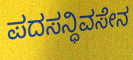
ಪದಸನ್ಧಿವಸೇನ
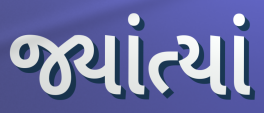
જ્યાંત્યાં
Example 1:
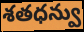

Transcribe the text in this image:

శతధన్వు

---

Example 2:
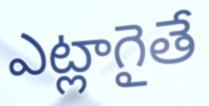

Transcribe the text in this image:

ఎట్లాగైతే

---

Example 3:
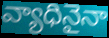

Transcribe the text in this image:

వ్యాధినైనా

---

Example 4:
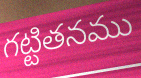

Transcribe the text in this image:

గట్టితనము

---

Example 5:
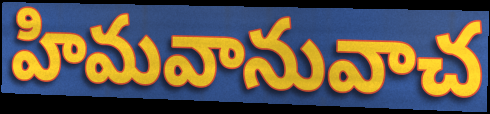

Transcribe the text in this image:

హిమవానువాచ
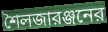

────────────────

[ACTIVITY]
Among the lines above, please find those with "Example" and copy them.

[COMPLETED EXERCISE]
Example 1:
Example 2:
Example 3:
Example 4:
Example 5:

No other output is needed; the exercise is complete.